* GOAL OF THE EXERCISE
A word-for-word copy of the lines from the one holding "Le Planétarium Ott est un planétarium" through the final line of the records below is the only output asked for.

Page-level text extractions
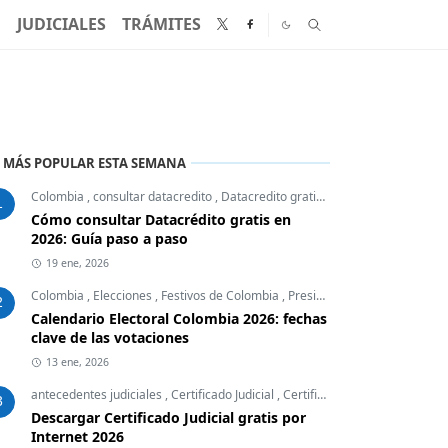
N
JUDICIALES
TRÁMITES
 MÁS POPULAR ESTA SEMANA
Colombia
,
consultar datacredito
,
Datacredito gratis
,
Finanzas Personales
1
Cómo consultar Datacrédito gratis en
2026: Guía paso a paso
19 ene, 2026
Colombia
,
Elecciones
,
Festivos de Colombia
,
Presidente
2
Calendario Electoral Colombia 2026: fechas
clave de las votaciones
13 ene, 2026
antecedentes judiciales
,
Certificado Judicial
,
Certificados Colombia
,
Desc
3
Descargar Certificado Judicial gratis por
Internet 2026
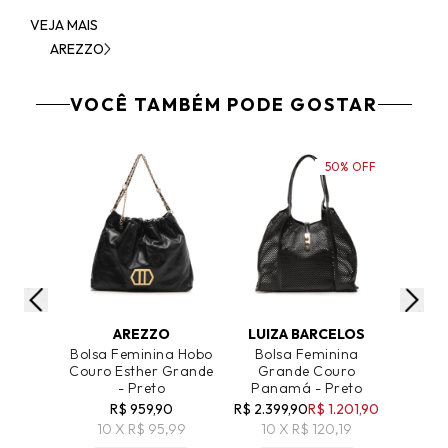
VEJA MAIS
AREZZO
VOCÊ TAMBÉM PODE GOSTAR
50% OFF
ADICIONAR AO CARRINHO
ADICIONAR AO CARRINHO
ADICIO
AREZZO
LUIZA BARCELOS
Bolsa Feminina Hobo
Bolsa Feminina
Bolsa 
Couro Esther Grande
Grande Couro
Cou
- Preto
Panamá - Preto
R$ 959,90
R$ 2.399,90
R$ 1.201,90
R$ 89
10 X R$ 95,99
10 X R$ 120,19
8 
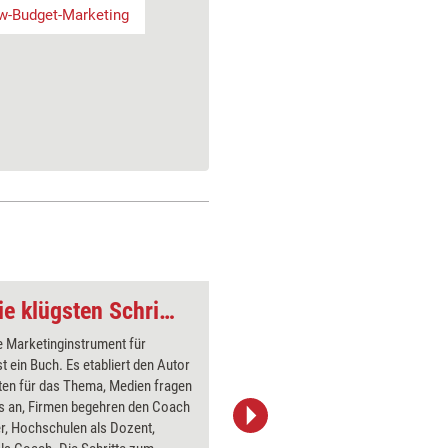
w-Budget-Marketing
Coach-Marketing: Die klügsten Schritte zum eigenen Buch
e Marketinginstrument für
Hier besc
t ein Buch. Es etabliert den Autor
auf die I
ten für das Thema, Medien fragen
selbststä
ws an, Firmen begehren den Coach
für ein T
r, Hochschulen als Dozent,
Entwicklu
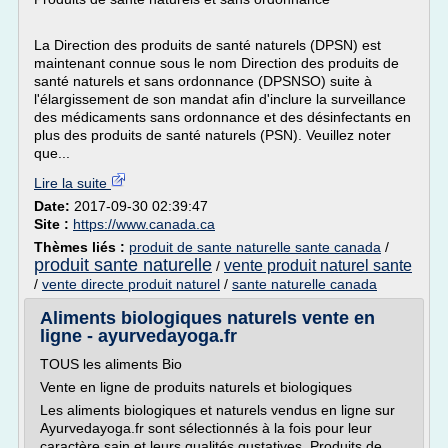
La Direction des produits de santé naturels (DPSN) est
maintenant connue sous le nom Direction des produits de
santé naturels et sans ordonnance (DPSNSO) suite à
l'élargissement de son mandat afin d'inclure la surveillance
des médicaments sans ordonnance et des désinfectants en
plus des produits de santé naturels (PSN). Veuillez noter
que...
Lire la suite
Date:
2017-09-30 02:39:47
Site :
https://www.canada.ca
Thèmes liés :
produit de sante naturelle sante canada
/
produit sante naturelle
vente produit naturel sante
/
/
vente directe produit naturel
/
sante naturelle canada
Aliments biologiques naturels vente en
ligne - ayurvedayoga.fr
TOUS les aliments Bio
Vente en ligne de produits naturels et biologiques
Les aliments biologiques et naturels vendus en ligne sur
Ayurvedayoga.fr sont sélectionnés à la fois pour leur
caractère sain et leurs qualités gustatives. Produits de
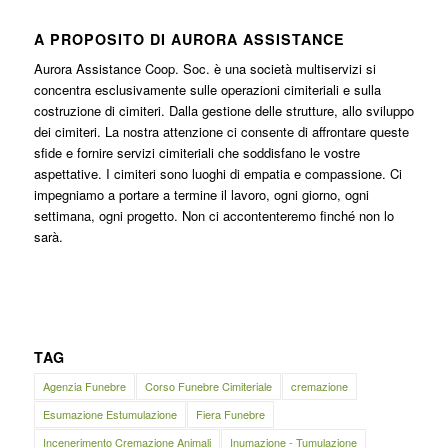
A PROPOSITO DI AURORA ASSISTANCE
Aurora Assistance Coop. Soc. è una società multiservizi si
concentra esclusivamente sulle operazioni cimiteriali e sulla
costruzione di cimiteri. Dalla gestione delle strutture, allo sviluppo
dei cimiteri. La nostra attenzione ci consente di affrontare queste
sfide e fornire servizi cimiteriali che soddisfano le vostre
aspettative. I cimiteri sono luoghi di empatia e compassione. Ci
impegniamo a portare a termine il lavoro, ogni giorno, ogni
settimana, ogni progetto. Non ci accontenteremo finché non lo
sarà.
TAG
Agenzia Funebre
Corso Funebre Cimiteriale
cremazione
Esumazione Estumulazione
Fiera Funebre
Incenerimento Cremazione Animali
Inumazione - Tumulazione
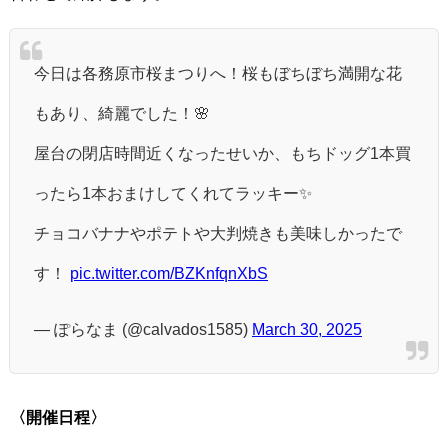
今日は各務原市桜まつりへ！桜もぼちぼち満開な花
もあり、綺麗でした！🌸
屋台の閉店時間近くなったせいか、もちドッグ1本買
ったら1本おまけしてくれてラッキー✨
チョコバナナやポテトや大判焼きも美味しかったで
す！
pic.twitter.com/BZKnfqnXbS
— ぽらなま (@calvados1585)
March 30, 2025
〈開催日程〉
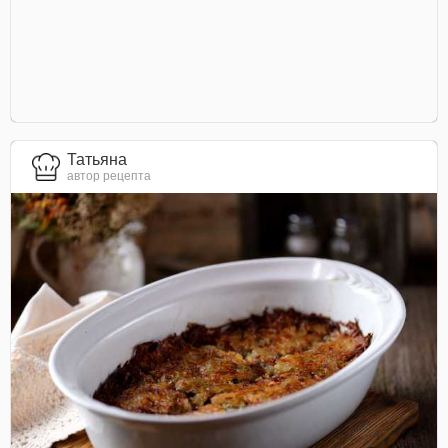
Татьяна
автор рецепта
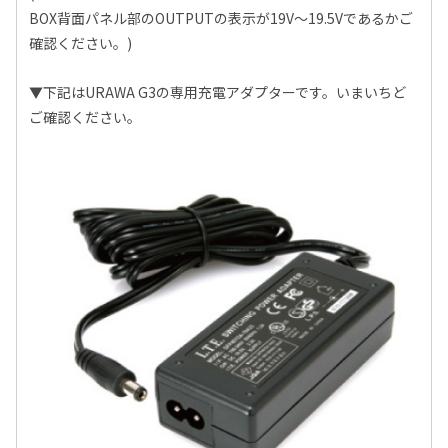
BOX背面パネル部のOUTPUTの表示が19V～19.5Vであるかご
確認ください。)
▼下記はURAWA G3の専用充電アダプターです。いまいちど
ご確認ください。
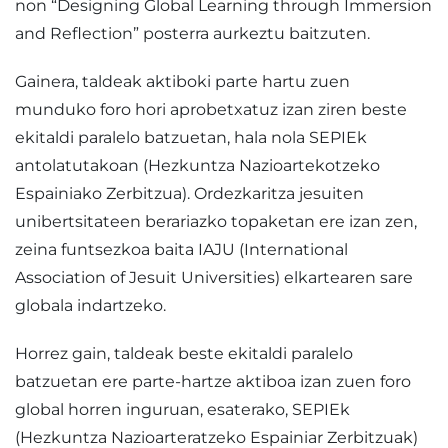
non “Designing Global Learning through Immersion
and Reflection” posterra aurkeztu baitzuten.
Gainera, taldeak aktiboki parte hartu zuen
munduko foro hori aprobetxatuz izan ziren beste
ekitaldi paralelo batzuetan, hala nola SEPIEk
antolatutakoan (Hezkuntza Nazioartekotzeko
Espainiako Zerbitzua). Ordezkaritza jesuiten
unibertsitateen berariazko topaketan ere izan zen,
zeina funtsezkoa baita IAJU (International
Association of Jesuit Universities) elkartearen sare
globala indartzeko.
Horrez gain, taldeak beste ekitaldi paralelo
batzuetan ere parte-hartze aktiboa izan zuen foro
global horren inguruan, esaterako, SEPIEk
(Hezkuntza Nazioarteratzeko Espainiar Zerbitzuak)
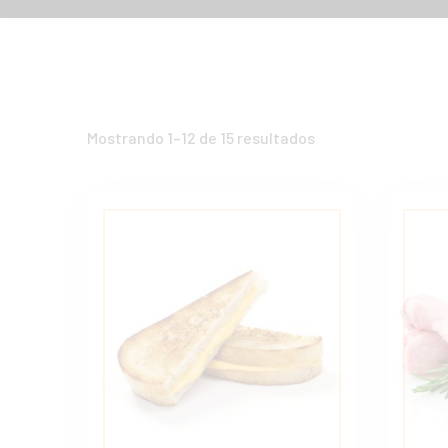
Mostrando 1–12 de 15 resultados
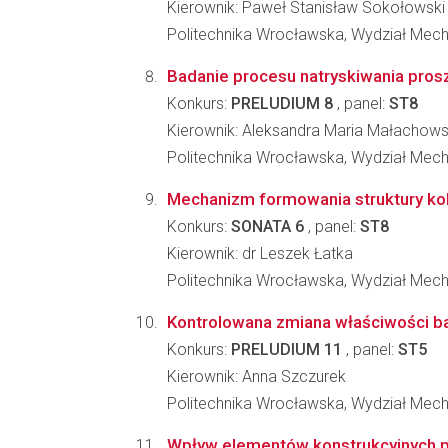
Kierownik: Paweł Stanisław Sokołowski
Politechnika Wrocławska, Wydział Mec
Badanie procesu natryskiwania pros
Konkurs:
PRELUDIUM 8
, panel:
ST8
Kierownik: Aleksandra Maria Małachow
Politechnika Wrocławska, Wydział Mec
Mechanizm formowania struktury k
Konkurs:
SONATA 6
, panel:
ST8
Kierownik: dr Leszek Łatka
Politechnika Wrocławska, Wydział Mec
Kontrolowana zmiana właściwości bar
Konkurs:
PRELUDIUM 11
, panel:
ST5
Kierownik: Anna Szczurek
Politechnika Wrocławska, Wydział Mec
Wpływ elementów konstrukcyjnych po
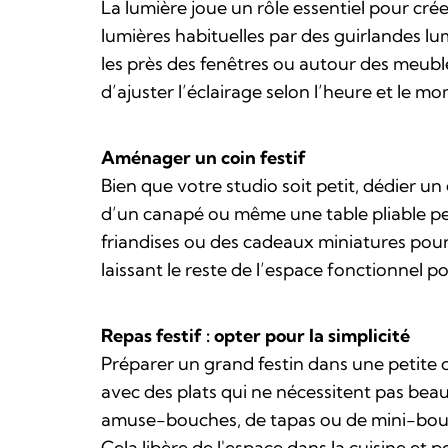
La lumière joue un rôle essentiel pour cr
lumières habituelles par des guirlandes 
les près des fenêtres ou autour des meuble
d’ajuster l’éclairage selon l’heure et le mo
Aménager un coin festif
Bien que votre studio soit petit, dédier un 
d’un canapé ou même une table pliable peut
friandises ou des cadeaux miniatures pour
laissant le reste de l’espace fonctionnel pou
Repas festif : opter pour la simplicité
Préparer un grand festin dans une petite c
avec des plats qui ne nécessitent pas bea
amuse-bouches, de tapas ou de mini-bouché
Cela libère de l'espace dans la cuisine et 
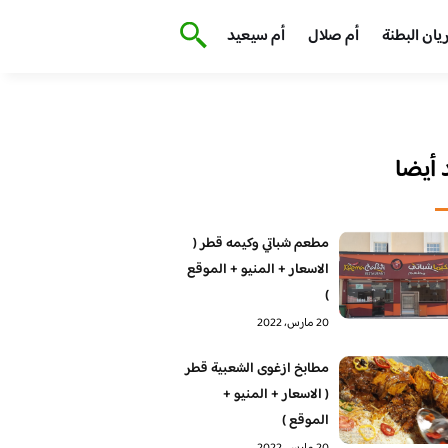
يان البطنة
أم صلال
أم سيعيد
أيضا
مطعم شباتي وكيمه قطر (
الاسعار + المنيو + الموقع
)
20 مارس، 2022
مطابخ ازغوى الشعبية قطر
( الاسعار + المنيو +
الموقع )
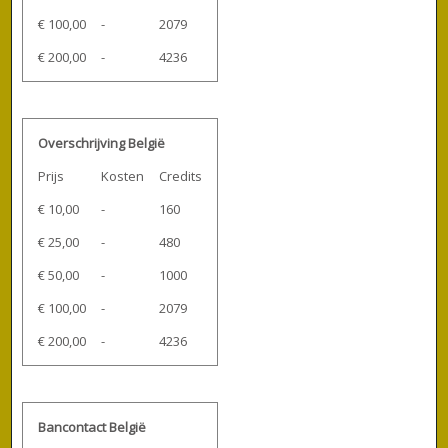
€ 100,00
-
2079
€ 200,00
-
4236
Overschrijving België
Prijs
Kosten
Credits
€ 10,00
-
160
€ 25,00
-
480
€ 50,00
-
1000
€ 100,00
-
2079
€ 200,00
-
4236
Bancontact België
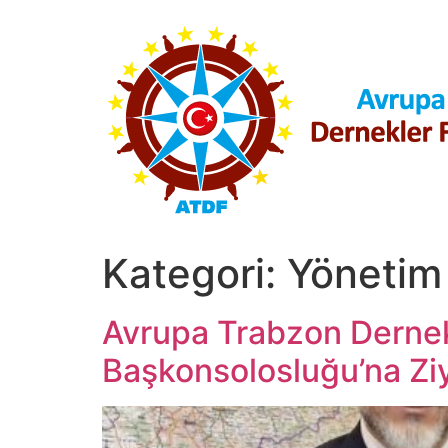
İçeriğe
atla
Kategori:
Yönetim
Avrupa Trabzon Dernekl
Başkonsolosluğu’na Zi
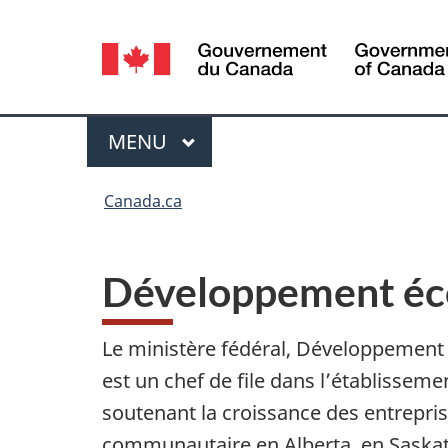
Sélection
de
la
langue
MENU
PRINCIPAL
Menu
Vous
Canada.ca
êtes
ici :
Développement éco
Le ministère fédéral, Développement 
est un chef de file dans l’établissem
soutenant la croissance des entrepri
communautaire en Alberta, en Saska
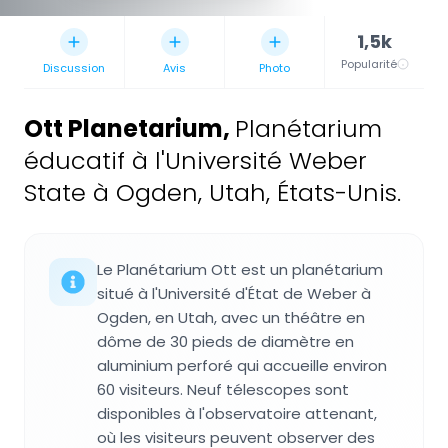
1,5k
Popularité
Discussion
Avis
Photo
Ott Planetarium
,
Planétarium
éducatif à l'Université Weber
State à Ogden, Utah, États-Unis.
Le Planétarium Ott est un planétarium
situé à l'Université d'État de Weber à
Ogden, en Utah, avec un théâtre en
dôme de 30 pieds de diamètre en
aluminium perforé qui accueille environ
60 visiteurs. Neuf télescopes sont
disponibles à l'observatoire attenant,
où les visiteurs peuvent observer des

* TASK OUTPUT
Le Planétarium Ott est un planétarium
situé à l'Université d'État de Weber à
Ogden, en Utah, avec un théâtre en
dôme de 30 pieds de diamètre en
aluminium perforé qui accueille environ
60 visiteurs. Neuf télescopes sont
disponibles à l'observatoire attenant,
où les visiteurs peuvent observer des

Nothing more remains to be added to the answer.